EXTRACT TO READ>

=== Begin Enclosure ===

Farmers sharing their knowledge with other farmers has been key to the project’s success. The project team identified 54 farmer groups in three semi-arid counties in Kenya’s Eastern Province and invited them to participate in an evaluation process called Primary Participatory Agricultural Technology Evaluations (PPATEs). Through these PPATEs, farmers play a central role in decision-making, including how and what data are collected and how results are used.
Impressed by the success of the PPATE/SPATE model, farmers are now organizing to explore marketing opportunities.
For example, although not part of the original project, several groups have established tree nurseries based on improved varieties and agroforestry practices. In Tharaka-Nithi county, 13 farmer groups have started tree nurseries and have already potted up close to 6,000 mango seedlings.
Market opportunity groups
Farmers are more likely to implement new practices and stick with them, the project team found, if they see direct economic benefits (i.e., increased productivity, better means of processing and storing, and better knowledge of markets and pricing).

=== End Enclosure ===

ENTRIES SHOWN>
=== Begin Enclosure ===

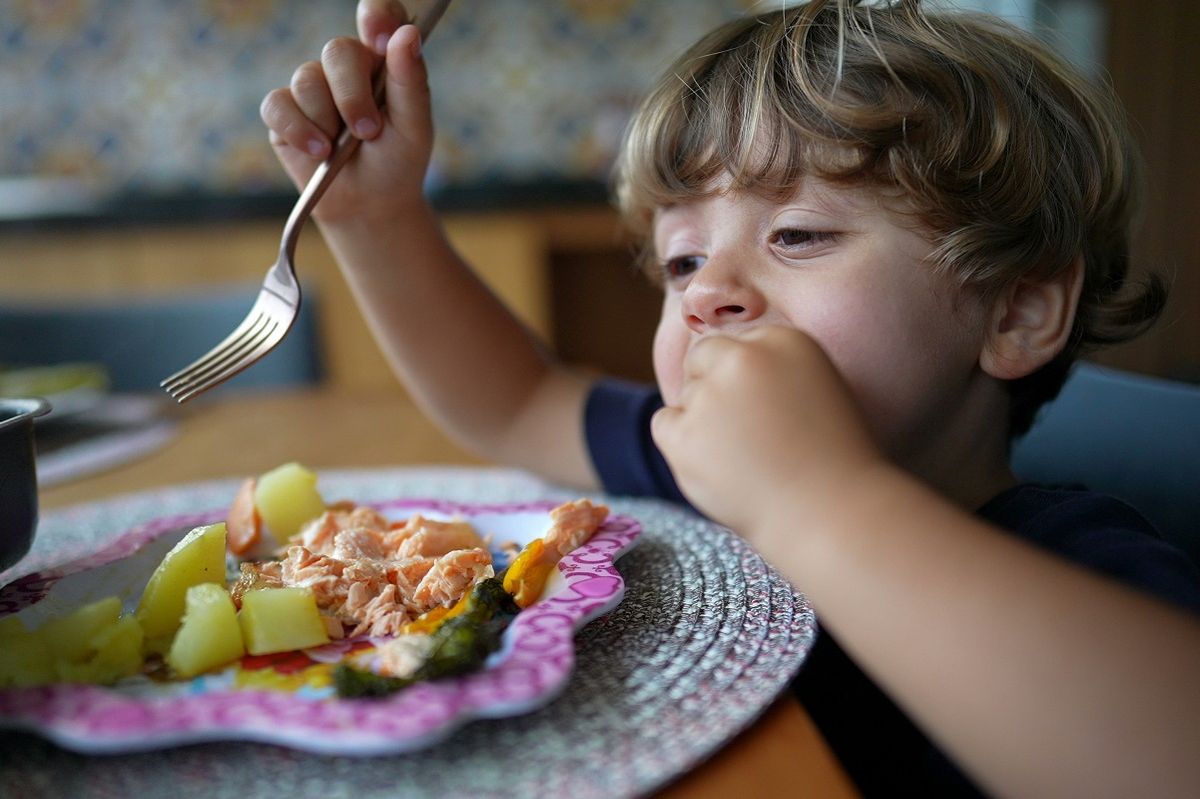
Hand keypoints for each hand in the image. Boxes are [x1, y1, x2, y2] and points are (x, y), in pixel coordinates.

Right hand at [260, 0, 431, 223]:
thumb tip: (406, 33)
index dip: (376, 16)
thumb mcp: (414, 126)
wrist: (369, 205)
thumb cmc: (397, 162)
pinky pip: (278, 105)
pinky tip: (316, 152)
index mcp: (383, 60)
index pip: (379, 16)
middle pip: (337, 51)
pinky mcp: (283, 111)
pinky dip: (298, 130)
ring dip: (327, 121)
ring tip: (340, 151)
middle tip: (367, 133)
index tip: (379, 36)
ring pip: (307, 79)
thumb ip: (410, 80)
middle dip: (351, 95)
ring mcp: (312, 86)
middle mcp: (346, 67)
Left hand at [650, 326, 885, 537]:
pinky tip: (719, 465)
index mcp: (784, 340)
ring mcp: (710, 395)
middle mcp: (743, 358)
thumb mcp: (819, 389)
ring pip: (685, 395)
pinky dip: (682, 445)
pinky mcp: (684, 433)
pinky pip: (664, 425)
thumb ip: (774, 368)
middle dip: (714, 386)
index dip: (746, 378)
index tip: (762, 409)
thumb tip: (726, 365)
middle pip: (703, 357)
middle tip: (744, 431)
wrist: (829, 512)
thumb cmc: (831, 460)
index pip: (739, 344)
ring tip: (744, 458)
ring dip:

=== End Enclosure ===
=== Begin Enclosure ===

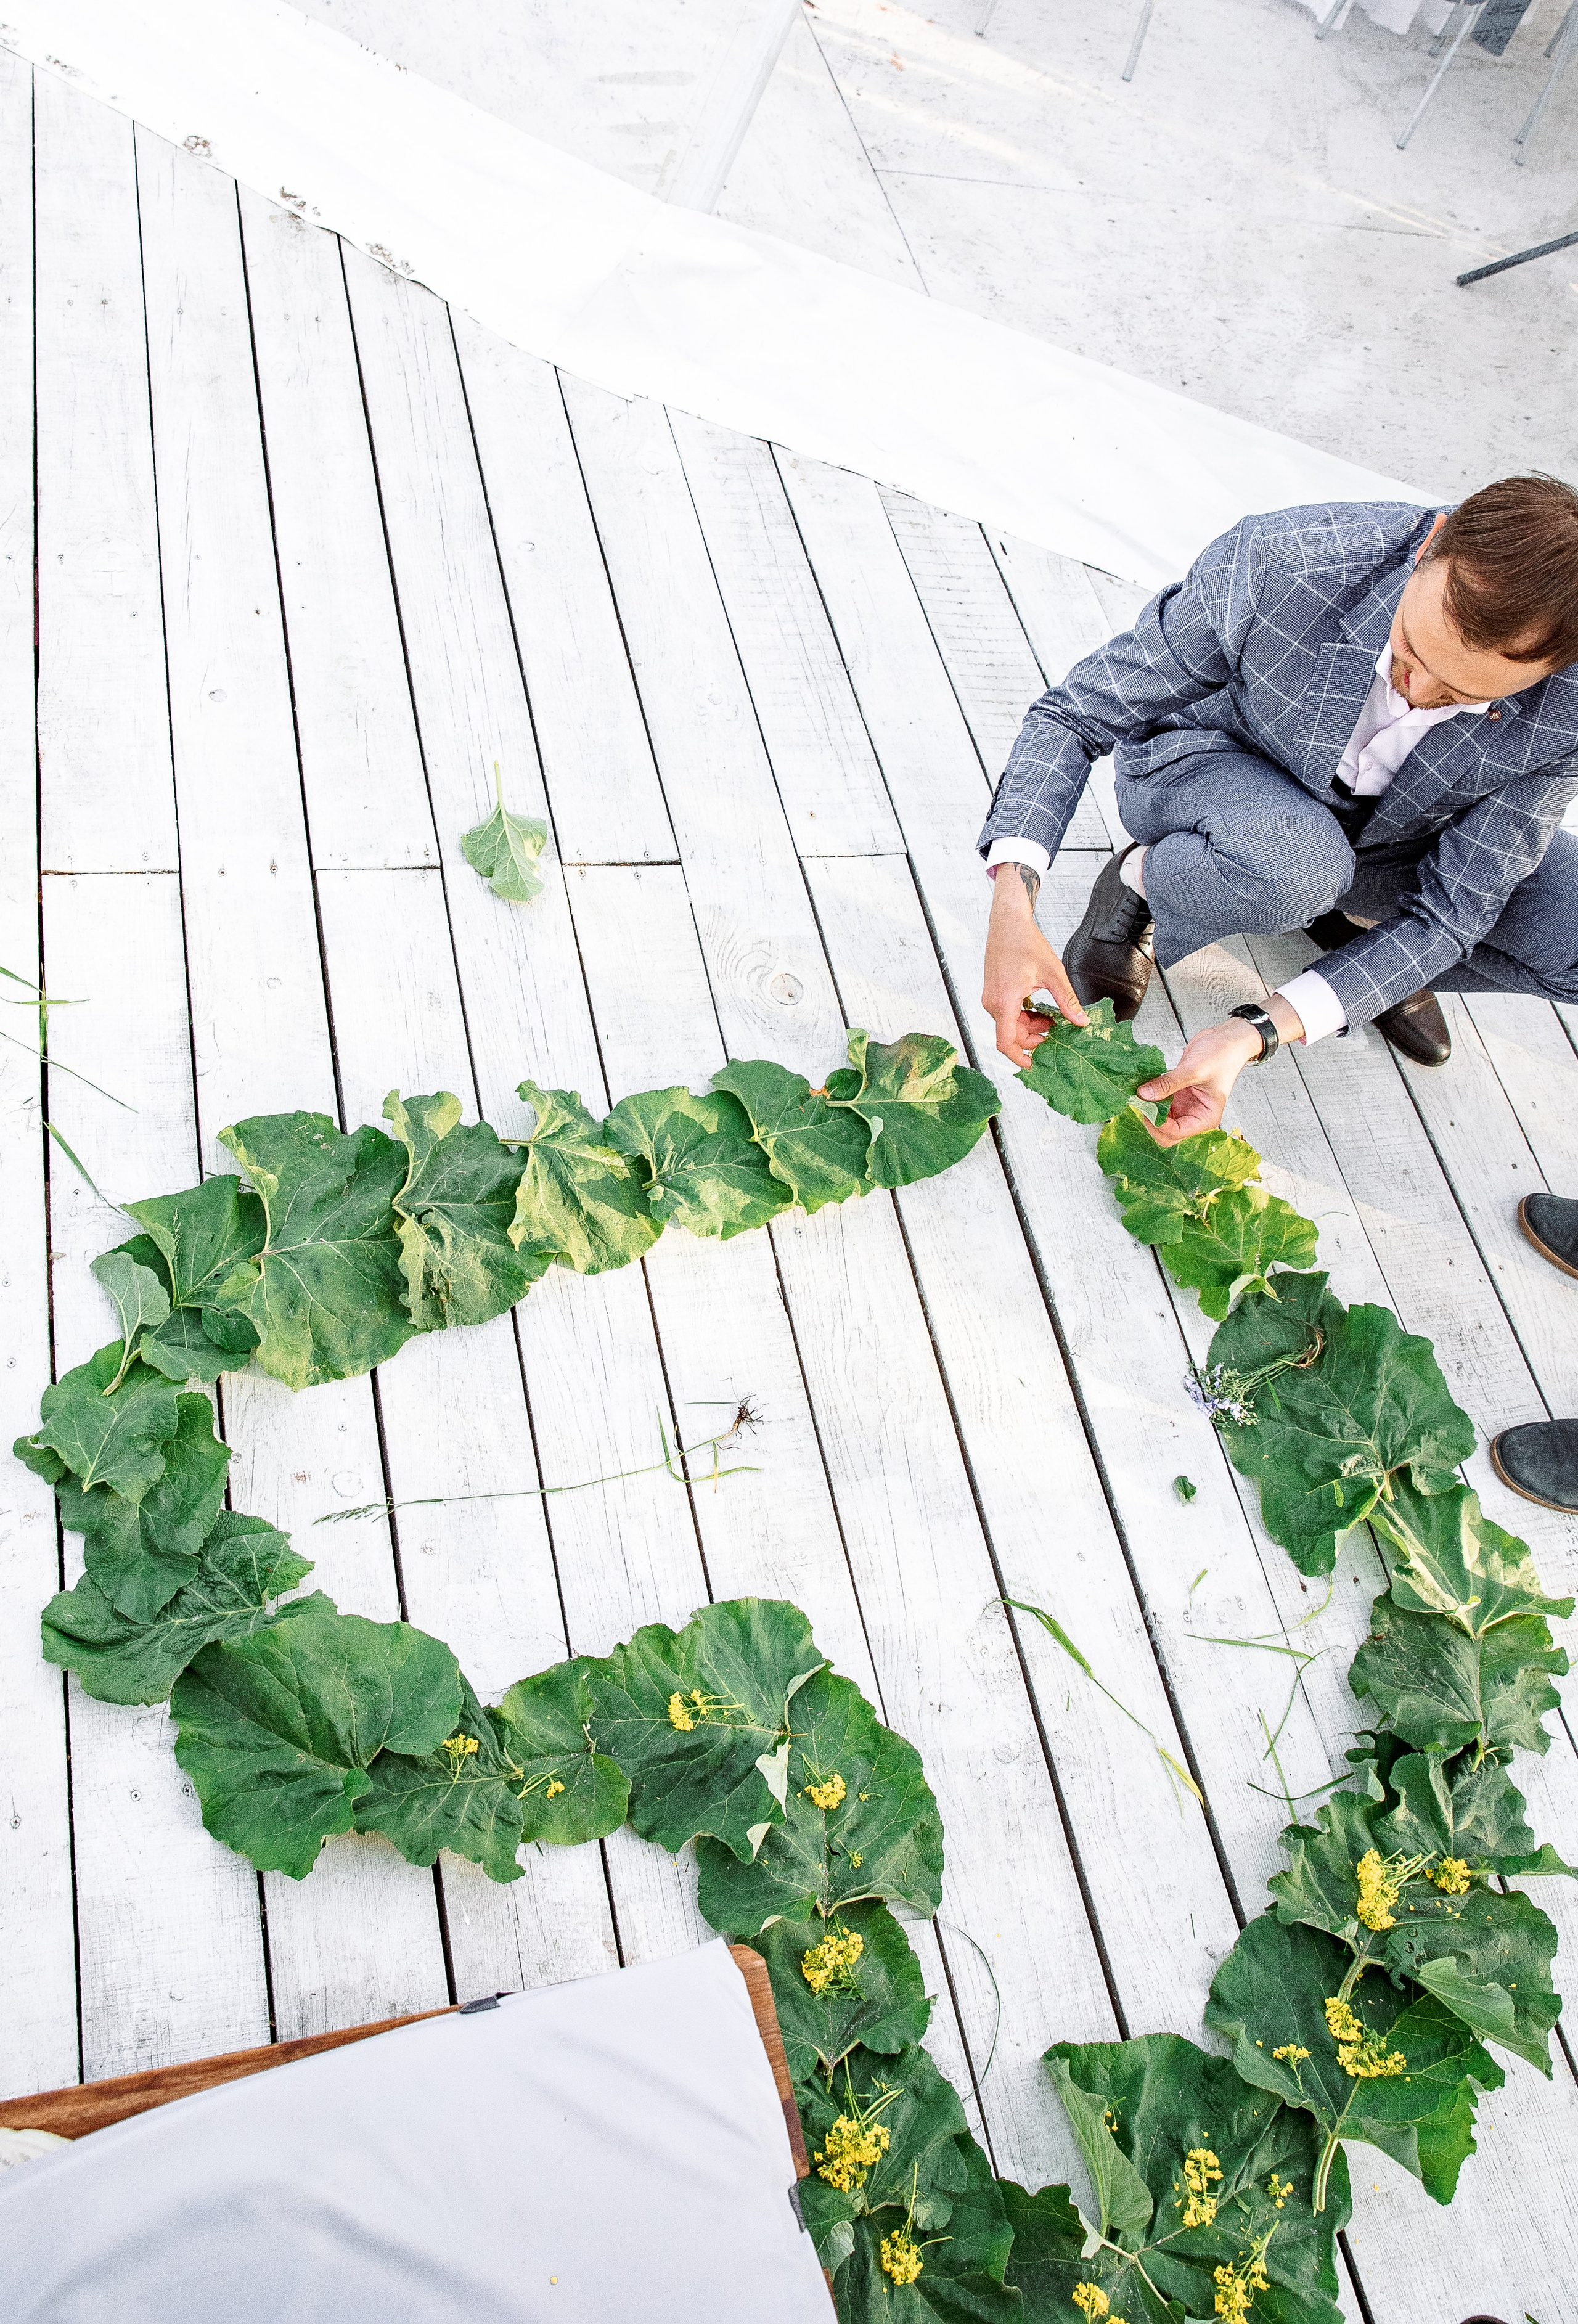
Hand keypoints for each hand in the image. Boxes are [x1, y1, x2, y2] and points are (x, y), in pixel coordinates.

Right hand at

=== End Enclosure ===
=== Begin Enclosure ===

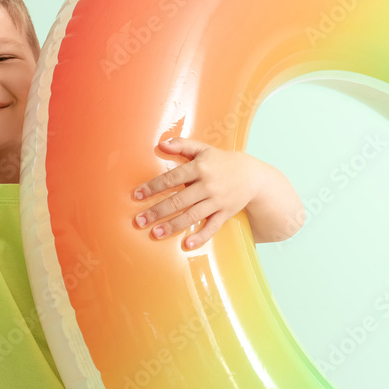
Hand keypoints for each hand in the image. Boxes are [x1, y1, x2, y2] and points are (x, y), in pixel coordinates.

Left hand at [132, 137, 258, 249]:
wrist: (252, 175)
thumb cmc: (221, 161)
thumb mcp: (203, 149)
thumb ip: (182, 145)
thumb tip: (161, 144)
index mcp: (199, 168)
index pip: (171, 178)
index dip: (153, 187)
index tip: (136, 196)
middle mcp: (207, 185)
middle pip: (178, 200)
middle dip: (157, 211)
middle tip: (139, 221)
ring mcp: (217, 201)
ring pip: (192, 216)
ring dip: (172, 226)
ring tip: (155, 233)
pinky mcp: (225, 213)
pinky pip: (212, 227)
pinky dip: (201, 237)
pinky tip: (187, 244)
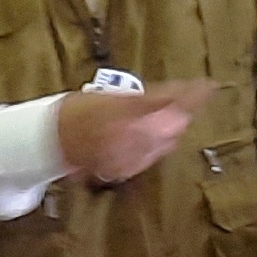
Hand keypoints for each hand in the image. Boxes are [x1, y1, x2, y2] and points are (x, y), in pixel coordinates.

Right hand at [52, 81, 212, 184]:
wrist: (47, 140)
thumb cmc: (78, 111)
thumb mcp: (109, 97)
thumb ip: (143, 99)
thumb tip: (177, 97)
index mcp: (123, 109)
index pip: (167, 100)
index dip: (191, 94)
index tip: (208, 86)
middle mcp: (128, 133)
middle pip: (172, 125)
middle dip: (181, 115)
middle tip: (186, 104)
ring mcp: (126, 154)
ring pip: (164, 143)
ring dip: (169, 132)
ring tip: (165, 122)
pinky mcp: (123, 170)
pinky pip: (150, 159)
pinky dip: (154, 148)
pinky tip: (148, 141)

=== End Enclosure ===

WORK INSTRUCTIONS>
1. In the text about the Kenyan farming project, how many farmer groups did the project team identify?
2. Copy the Kenyan farming text from the words "Impressed by the" through "markets and pricing).", changing "tree nurseries" to "seedling nurseries" each time it occurs.

EXERCISE SOLUTIONS>
1. 54 farmer groups

2.
Impressed by the success of the PPATE/SPATE model, farmers are now organizing to explore marketing opportunities.
For example, although not part of the original project, several groups have established seedling nurseries based on improved varieties and agroforestry practices. In Tharaka-Nithi county, 13 farmer groups have started seedling nurseries and have already potted up close to 6,000 mango seedlings.
Market opportunity groups
Farmers are more likely to implement new practices and stick with them, the project team found, if they see direct economic benefits (i.e., increased productivity, better means of processing and storing, and better knowledge of markets and pricing).